■ PROBLEM DESCRIPTION ■
Retype the data exactly, skipping any picture in it.

■ STUDY MATERIAL ■
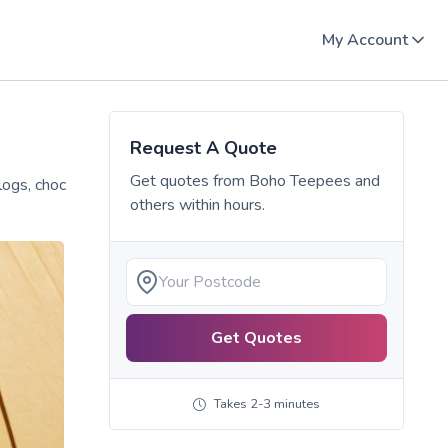
My Account
Request A Quote
Get quotes from
Boho Teepees
and
logs, choc
others within hours.
Get Quotes
Takes 2-3 minutes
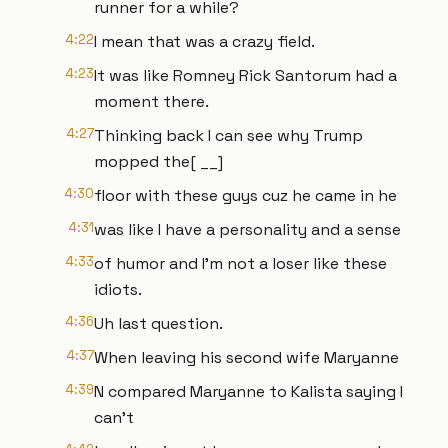
runner for a while?
4:22
I mean that was a crazy field.
4:23
It was like Romney Rick Santorum had a
moment there.
4:27
Thinking back I can see why Trump
mopped the[ __]
4:30
floor with these guys cuz he came in he
4:31
was like I have a personality and a sense
4:33
of humor and I'm not a loser like these
idiots.
4:36
Uh last question.
4:37
When leaving his second wife Maryanne
4:39
N compared Maryanne to Kalista saying I
can't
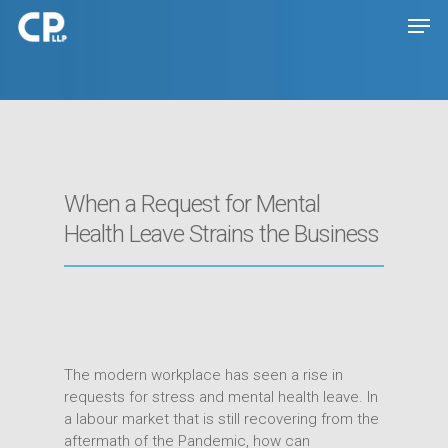
Hit enter to search or ESC to close
When a Request for Mental
Health Leave Strains the Business
The modern workplace has seen a rise in
requests for stress and mental health leave. In
a labour market that is still recovering from the
aftermath of the Pandemic, how can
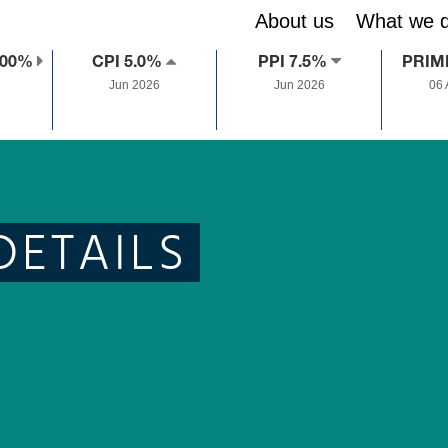
About us
What we 
.00%
CPI 5.0%
PPI 7.5%
PRIM
Jun 2026
Jun 2026
06
DETAILS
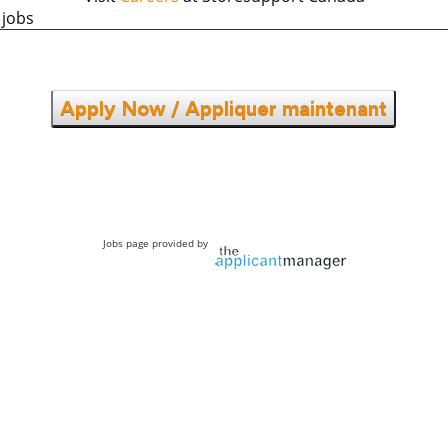
 jobs
Apply Now / Appliquer maintenant
Jobs page provided by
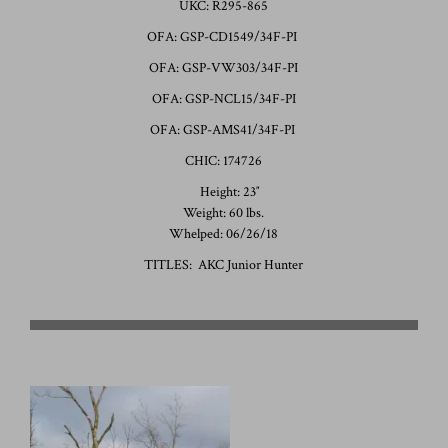
UKC: R295-865
OFA: GSP-CD1549/34F-PI
OFA: GSP-VW303/34F-PI
OFA: GSP-NCL15/34F-PI
OFA: GSP-AMS41/34F-PI
CHIC: 174726
Height: 23″
Weight: 60 lbs.
Whelped: 06/26/18
TITLES: AKC Junior Hunter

■ ANSWER BOX ■
My Account
Request A Quote
Get quotes from
Boho Teepees
and
logs, choc
others within hours.
Get Quotes
Takes 2-3 minutes
runner for a while?
4:22
I mean that was a crazy field.
4:23
It was like Romney Rick Santorum had a
moment there.
4:27
Thinking back I can see why Trump
mopped the[ __]
4:30
floor with these guys cuz he came in he
4:31
was like I have a personality and a sense
4:33
of humor and I'm not a loser like these
idiots.
4:36
Uh last question.
4:37
When leaving his second wife Maryanne
4:39
N compared Maryanne to Kalista saying I
can't
Hit enter to search or ESC to close
When a Request for Mental
Health Leave Strains the Business
The modern workplace has seen a rise in
requests for stress and mental health leave. In
a labour market that is still recovering from the
aftermath of the Pandemic, how can
About us
What we 
.00%
CPI 5.0%
PPI 7.5%
PRIM
Jun 2026
Jun 2026
06
DETAILS
 jobs
Apply Now / Appliquer maintenant
Jobs page provided by
UKC: R295-865
OFA: GSP-CD1549/34F-PI
OFA: GSP-VW303/34F-PI
OFA: GSP-NCL15/34F-PI
OFA: GSP-AMS41/34F-PI
CHIC: 174726
Height: 23″
Weight: 60 lbs.
Whelped: 06/26/18
TITLES: AKC Junior Hunter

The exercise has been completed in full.